EXTRACT TO READ →
§

My own research results complete this list (not yet in Wikipedia due to the rule “No original research”):

and Androgynine
xor Xenoricine
not Notanamine
tla Triletramine

Interestingly, the TLI are the perfect mnemonics for C language source. For example, met is “Main’s Exit Type” (int), ala is “A Large Algebraic” (bignum), ile an “Incremented Local Entity” (index counter), gly means “Grow Larger memorY”, gln is “Grown Larger Now” (after realloc), not is a “Not Overflowing Type” (recursive!), unk is the “UNit (Known as 1)”, trp is the “Tabula Rasa Product” (zero), phe is “Print HEx” and so on.

Convert ANSI tri-graphs to ASCII

Huh??!

C pre-process the source ignoring ‘#include’ lines

Wow, an identity operation (except for the <stdint.h> and EOF + __STDC__ trivialities). Did you gain any insight through this?

C pre-process the source ignoring ‘#define’ and ‘#include’ lines

#define? Which #define directives? How many 4K source files do you see that neither use a single #define directive nor abuse the build file? Even though the “no #define” rule I submitted myself to made it hard, I could use __LINE__ and stdio macros EOF, L_tmpnam, BUFSIZ, FILENAME_MAX, TMP_MAX to obfuscate at least something.

§

MATERIAL →
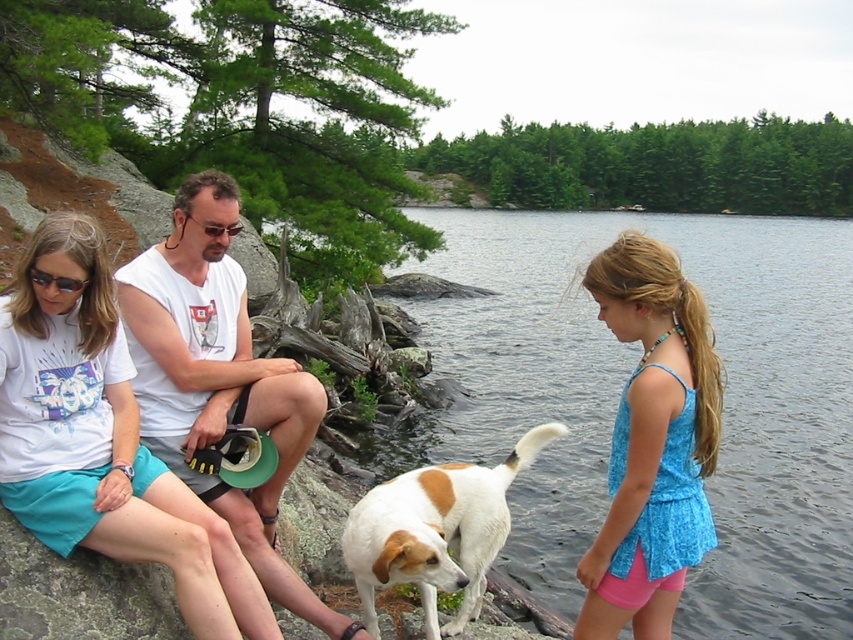
Question: Which object appears farthest from the camera in this image?

Choices:
 (A) white cotton t-shirt at upper left
 (B) white fur dog at center
 (C) blue fabric top at right

Answer: (B)

Question: Can you confirm if white t-shirt at center is thinner than matte black sunglasses at upper left?

Choices:
 (A) no
 (B) yes

Answer: (A)

Question: Which point is farther from the camera taking this photo?

Choices:
 (A) (268, 397)
 (B) (376, 534)

Answer: (A)

Question: Is white cotton t-shirt at upper left in front of matte black sunglasses at upper left?

Choices:
 (A) yes
 (B) no

Answer: (B)

Question: Is clear water at lower right smaller than matte black sunglasses at upper left?

Choices:
 (A) yes
 (B) no

Answer: (B)

Question: Among these points, which one is farthest from the camera?

Choices:
 (A) (634, 269)
 (B) (287, 592)

Answer: (B)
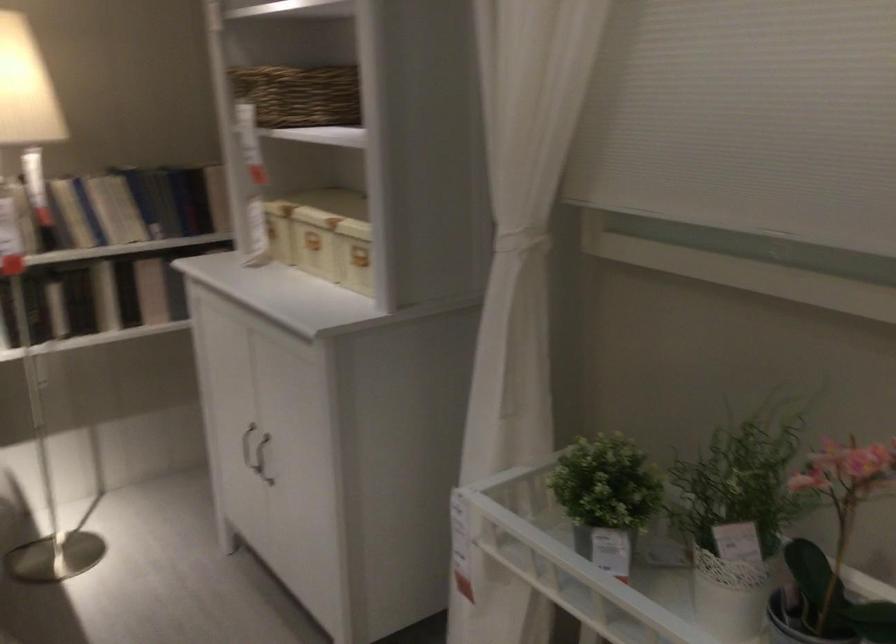
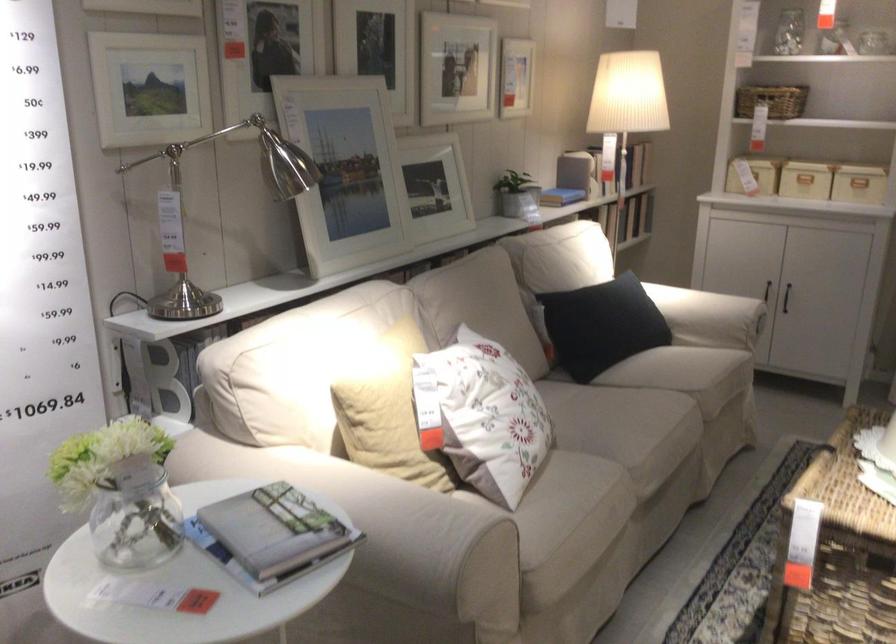
The point at (224, 286) is marked in the first image. Where is the corresponding point in the second image?

(805, 180)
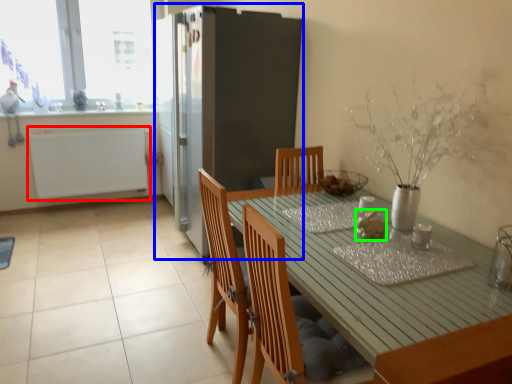
Question: Considering the real-world distances, which object is farthest from radiator (highlighted by a red box)? fridge (highlighted by a blue box) or food (highlighted by a green box)?

Choices:
 (A) fridge
 (B) food

Answer: (B)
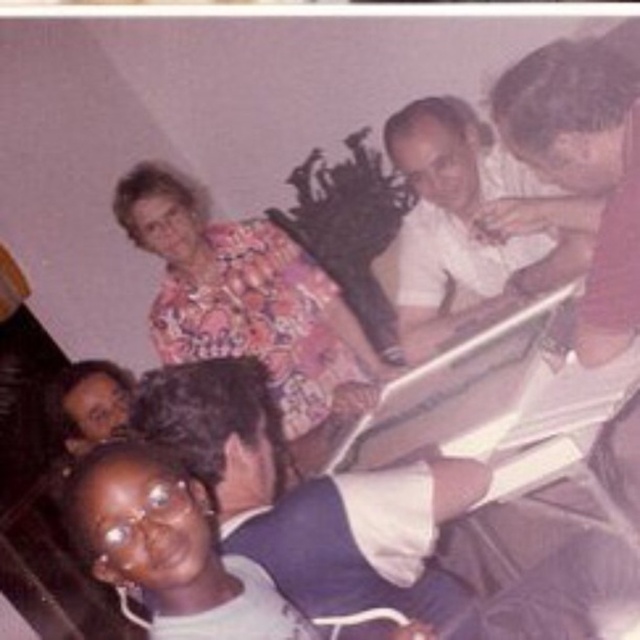
Image resolution: width=640 pixels, height=640 pixels. What do you see at coordinates (353, 518) in the screenshot?
I see `blue fabric shirt at lower left` at bounding box center [353, 518].

Can you confirm if blue fabric shirt at lower left is positioned to the right of matte white shirt at upper right?

No, blue fabric shirt at lower left is not to the right of matte white shirt at upper right.

Does point (586, 593) come closer to viewer compared to point (538, 289)?

Yes, it is in front of point (538, 289).

Identify the location of blue fabric shirt at lower left. The width and height of the screenshot is (640, 640). (353, 518).

Find the location of a particular element. This screenshot has height=640, width=640. floral fabric blouse at upper center is located at coordinates (243, 298).

Does floral fabric blouse at upper center appear over matte floral blouse at lower left?

Yes, floral fabric blouse at upper center is above matte floral blouse at lower left.

Find the location of `floral fabric blouse at upper center`. floral fabric blouse at upper center is located at coordinates (243, 298).

The image size is (640, 640). What do you see at coordinates (243, 298) in the screenshot? I see `floral fabric blouse at upper center` at bounding box center [243, 298].

Is floral fabric blouse at upper center wider than matte white shirt at upper right?

Correct, the width of floral fabric blouse at upper center exceeds that of matte white shirt at upper right.

Identify the location of floral fabric blouse at upper center. Image resolution: width=640 pixels, height=640 pixels. (243, 298).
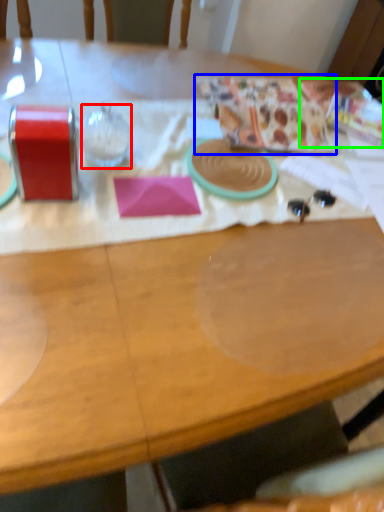
Question: Estimate the real-world distances between objects in this image. Which object is farther from wine glass (highlighted by a red box), wrapping paper (highlighted by a blue box) or wrapping paper (highlighted by a green box)?

Choices:
 (A) wrapping paper
 (B) wrapping paper

Answer: (B)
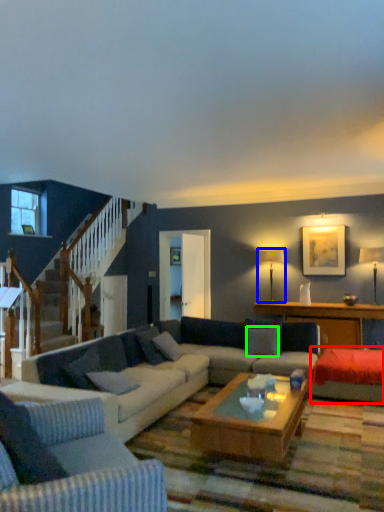
Question: Considering the real-world distances, which object is farthest from couch (highlighted by a red box)? lamp (highlighted by a blue box) or pillow (highlighted by a green box)?

Choices:
 (A) lamp
 (B) pillow

Answer: (A)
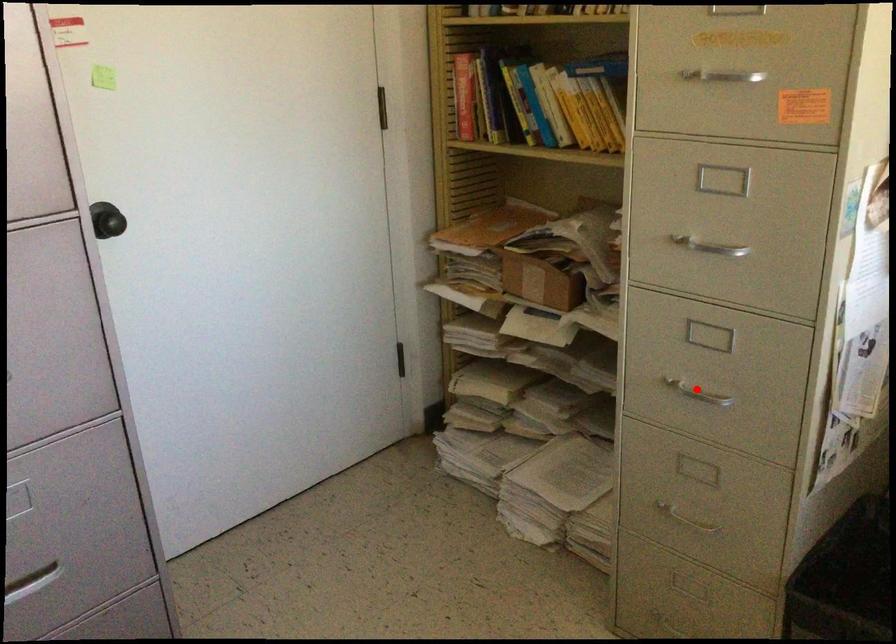
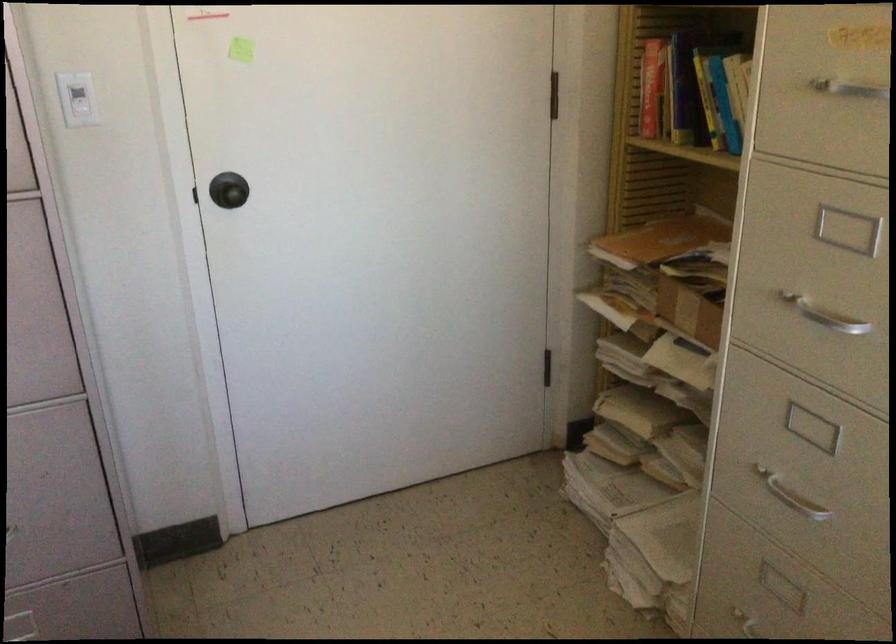
Question: I am providing you with two images of the same scene from different viewpoints. A red point is shown in image1. For the corresponding object point in image2, is it positioned nearer or farther from the camera?

Choices:
 (A) Nearer
 (B) Farther

Answer: (A)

§

CHALLENGES →
1) In the forum excerpt on C mnemonics, what does "trp" stand for?
2) Continue the forum excerpt on C mnemonics from its last sentence.

EXERCISE ANSWERS →
1) "Tabula Rasa Product," meaning zero.

2)
Run it through a C beautifier

Another identity operation. I’ve done it for you already. Use this .indent.pro with FreeBSD indent:

$ cat .indent.pro
-bad   /* blank line after decls */
-bap   /* blank line after functions */
-br    /* braces on if line */
-i8    /* indent */
-l999  /* line length */
-npcs  /* no space after function call names */
-npsl  /* don't break procedure type */
-ut    /* use tabs */
-ce    /* cuddle else */
-nip   /* no parameter indentation */
-di1   /* declaration indent */
-Tand
-Tmet
-Tthr
-Tpro
-Tser
-Tala

It looks like a perfect program should:

The program contains not a single magic number (only 0 and powers of 2, each power from 1 to 512) which are obvious to competent software engineers). How many programs have that property? The check for __STDC_VERSION__ was a bit tough to arrive at, since 199901L has too many bits set. But I realized that I only needed a number larger than 199409 and less than 199901. 199680 has only 4 bits set and writing it as (256 + 128 + 4 + 2) * 512 minimizes the character count. That’s what judges get when they don’t like programs that are longer than they need to be.

Examine the algorithm

Spoilers ahead. Duh!

Pseudocode, with comments matching those in the C source:

/* run */
if (non-NULL and nonempty argv[1]) {
   n = convert(argv[1])
   print n                       /* 2hx */
   while (n != 1) {              /* one */
      if (n is odd) {            /* odd */
         m = deep copy of n      /* cpy */
         n <<= 1                 /* shl */
         n += m                  /* add */
         increment n             /* inc */
      } else {                   /* eve */
         n >>= 1                 /* shr */
      }
      print n                    /* 2hx */
  }
}

Bignums are represented as the two member structs

typedef struct {
     size_t places;   /* number of places in base 2<sup>8*sizeof(type)</sup> */
     type  *number;   /* dynamically allocated memory for number */
} bignum

Compile it (with flags to enable all warnings)

Here’s where the program shines brighter than a gamma-ray burst!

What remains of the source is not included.